### Exercise task
Copy out every line below that contains the string "личностной", matching its case exactly.

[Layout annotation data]
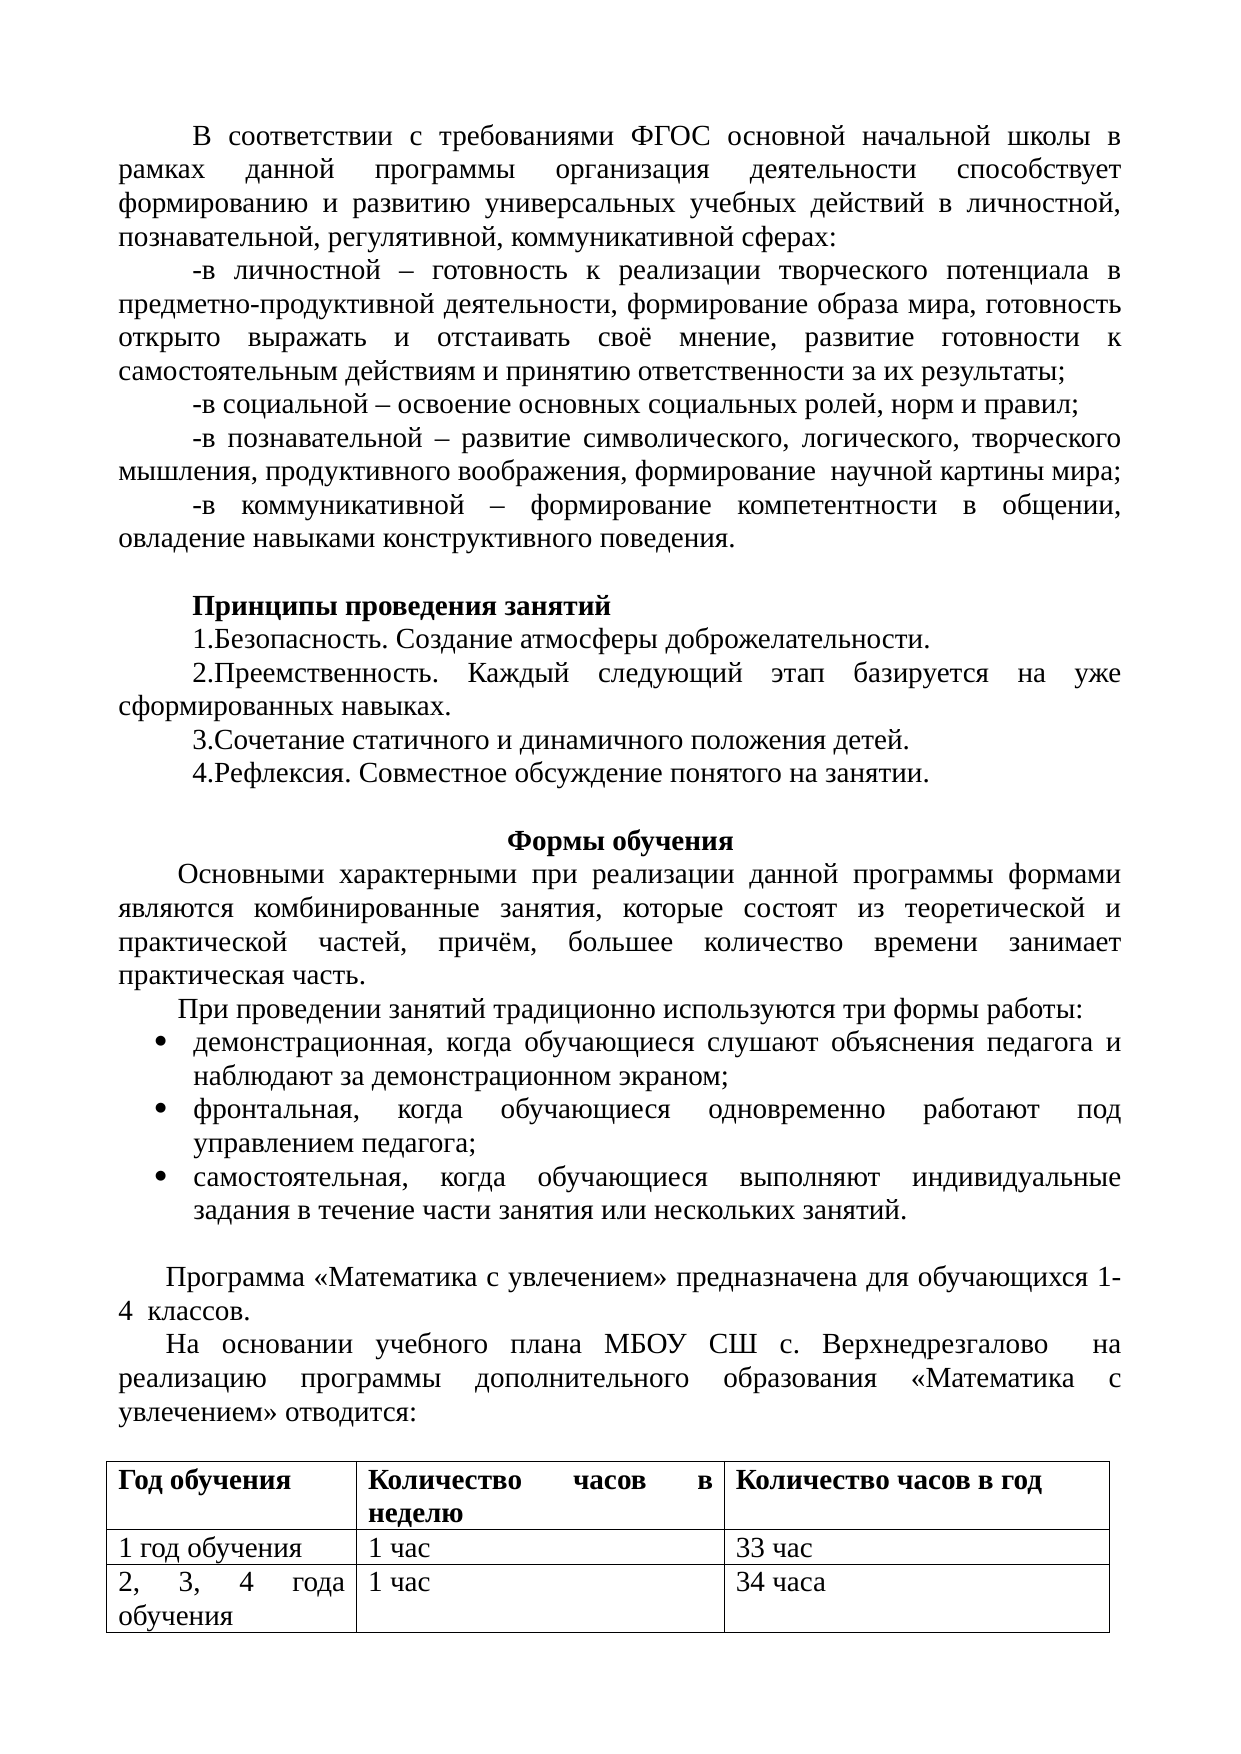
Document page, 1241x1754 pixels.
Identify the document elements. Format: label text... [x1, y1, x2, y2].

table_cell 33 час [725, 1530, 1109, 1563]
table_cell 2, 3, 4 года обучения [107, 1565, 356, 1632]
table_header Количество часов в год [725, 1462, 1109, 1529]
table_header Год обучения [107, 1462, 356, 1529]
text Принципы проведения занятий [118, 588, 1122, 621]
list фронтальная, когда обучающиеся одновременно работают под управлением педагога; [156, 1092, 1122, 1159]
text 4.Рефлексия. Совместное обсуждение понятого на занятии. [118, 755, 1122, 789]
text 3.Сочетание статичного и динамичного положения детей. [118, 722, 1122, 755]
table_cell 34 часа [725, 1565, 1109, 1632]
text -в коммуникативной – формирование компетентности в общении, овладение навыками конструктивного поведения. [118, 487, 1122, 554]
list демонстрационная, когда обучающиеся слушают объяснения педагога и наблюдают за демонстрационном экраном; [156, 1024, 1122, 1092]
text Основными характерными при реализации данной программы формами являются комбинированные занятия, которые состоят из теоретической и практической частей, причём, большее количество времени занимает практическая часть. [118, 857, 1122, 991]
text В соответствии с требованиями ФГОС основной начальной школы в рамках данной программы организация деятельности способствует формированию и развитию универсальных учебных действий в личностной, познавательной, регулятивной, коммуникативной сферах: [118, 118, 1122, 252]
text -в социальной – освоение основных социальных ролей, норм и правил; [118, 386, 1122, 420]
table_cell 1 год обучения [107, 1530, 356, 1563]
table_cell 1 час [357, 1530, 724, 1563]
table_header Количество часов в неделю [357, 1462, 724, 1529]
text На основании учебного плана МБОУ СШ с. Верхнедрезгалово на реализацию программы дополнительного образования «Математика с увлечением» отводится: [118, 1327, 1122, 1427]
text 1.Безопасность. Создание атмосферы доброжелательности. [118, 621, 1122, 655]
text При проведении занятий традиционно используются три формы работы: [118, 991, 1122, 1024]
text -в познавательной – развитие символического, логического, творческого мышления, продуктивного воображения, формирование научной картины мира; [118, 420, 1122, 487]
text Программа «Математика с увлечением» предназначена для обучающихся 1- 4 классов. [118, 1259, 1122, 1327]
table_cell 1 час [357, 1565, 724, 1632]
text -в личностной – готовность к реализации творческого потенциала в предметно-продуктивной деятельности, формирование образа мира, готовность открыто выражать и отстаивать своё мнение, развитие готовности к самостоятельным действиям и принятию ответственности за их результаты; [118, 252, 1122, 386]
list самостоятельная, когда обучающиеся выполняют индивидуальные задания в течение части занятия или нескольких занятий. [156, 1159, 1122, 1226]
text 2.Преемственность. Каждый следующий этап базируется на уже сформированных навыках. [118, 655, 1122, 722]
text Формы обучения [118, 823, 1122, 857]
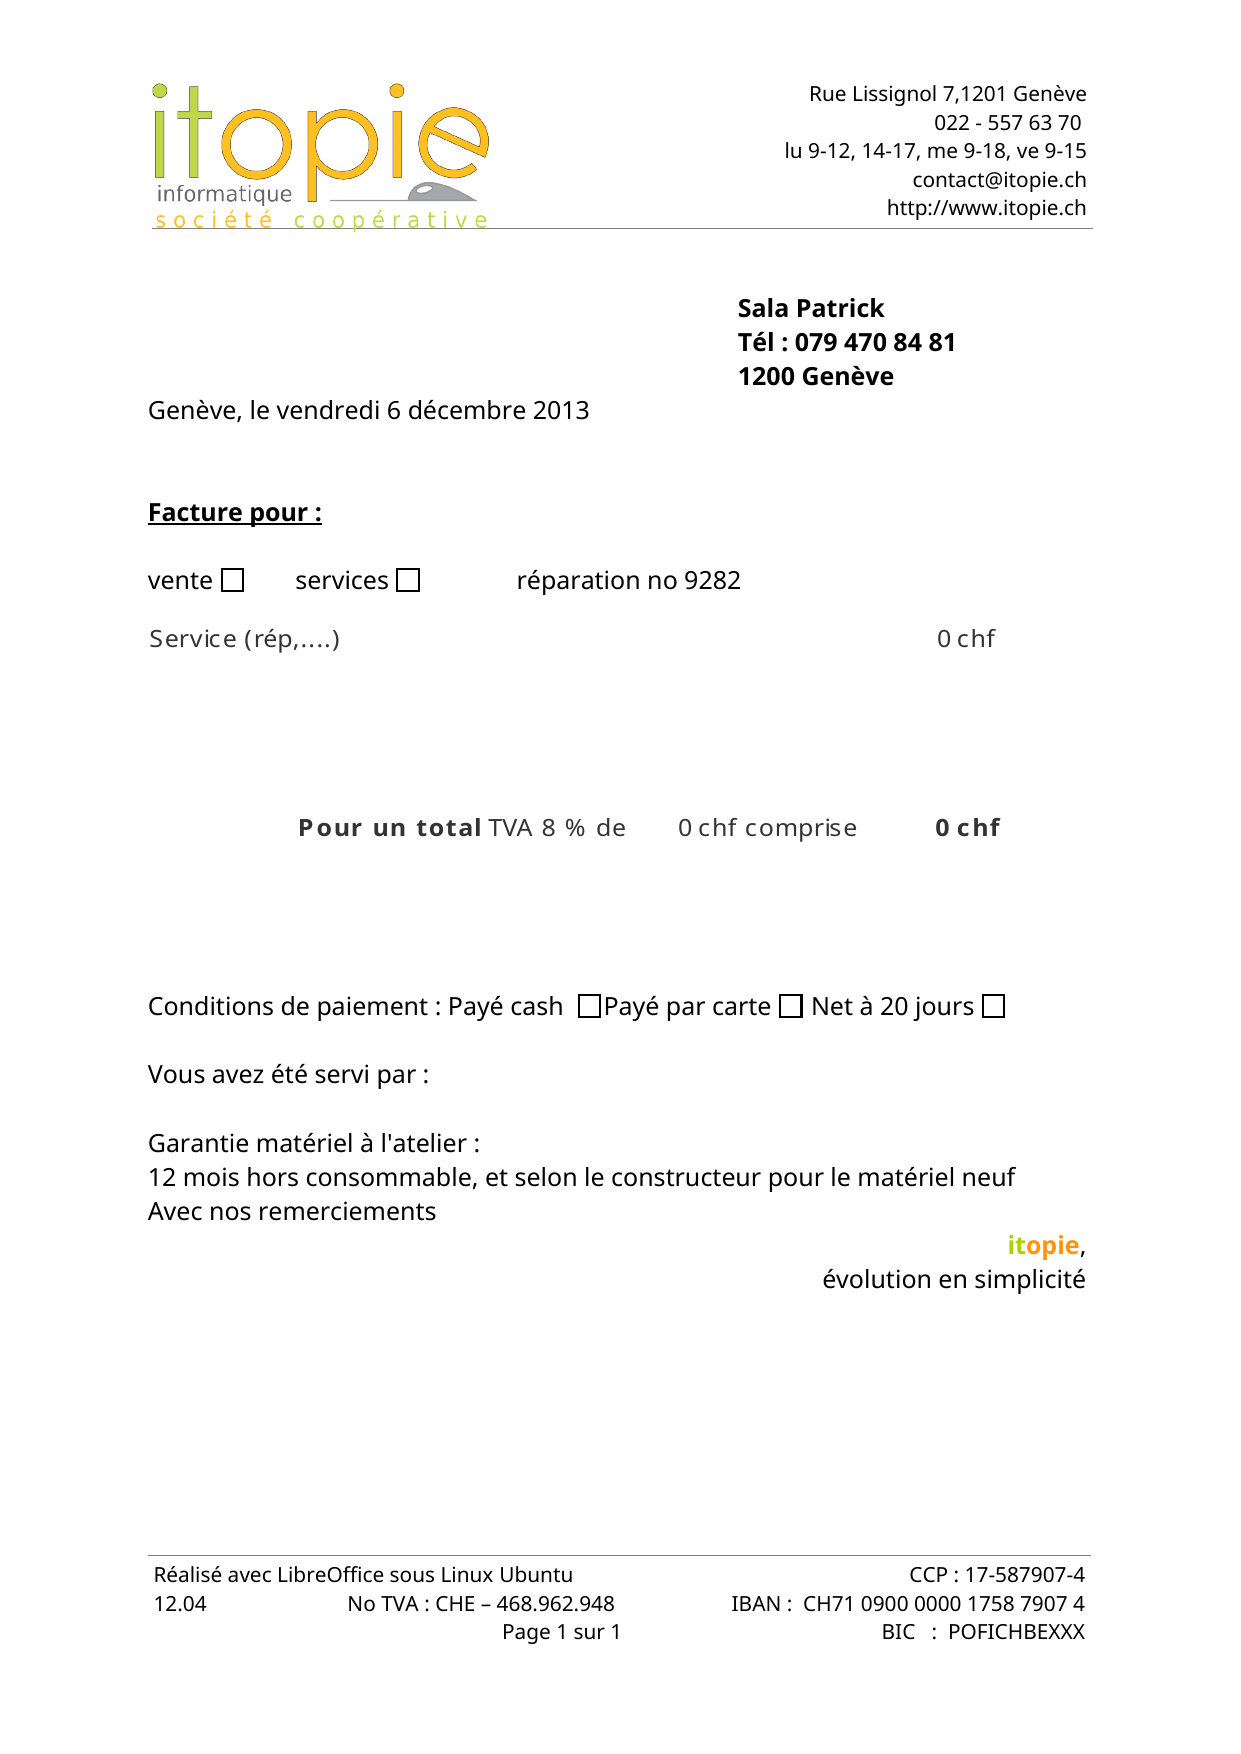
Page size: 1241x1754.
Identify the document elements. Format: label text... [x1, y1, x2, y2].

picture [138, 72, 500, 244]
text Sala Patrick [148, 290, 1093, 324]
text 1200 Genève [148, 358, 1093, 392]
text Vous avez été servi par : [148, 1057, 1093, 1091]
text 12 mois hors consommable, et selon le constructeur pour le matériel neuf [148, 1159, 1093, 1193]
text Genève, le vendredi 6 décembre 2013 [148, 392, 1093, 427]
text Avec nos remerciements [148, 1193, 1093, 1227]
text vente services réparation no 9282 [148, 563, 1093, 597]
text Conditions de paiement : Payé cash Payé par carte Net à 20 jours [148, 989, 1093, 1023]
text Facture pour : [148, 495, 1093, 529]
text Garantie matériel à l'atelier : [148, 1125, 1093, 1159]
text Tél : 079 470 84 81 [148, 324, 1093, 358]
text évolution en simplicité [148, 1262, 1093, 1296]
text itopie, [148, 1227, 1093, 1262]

### Solution to the exercise
text В соответствии с требованиями ФГОС основной начальной школы в рамках данной программы организация деятельности способствует формированию и развитию универсальных учебных действий в личностной, познавательной, регулятивной, коммуникативной сферах: [118, 118, 1122, 252]
text -в личностной – готовность к реализации творческого потенциала в предметно-продуктивной деятельности, формирование образа мира, готовность открыто выражать и отстаивать своё мнение, развитие готовности к самостоятельным действиям и принятию ответственности за их результаты; [118, 252, 1122, 386]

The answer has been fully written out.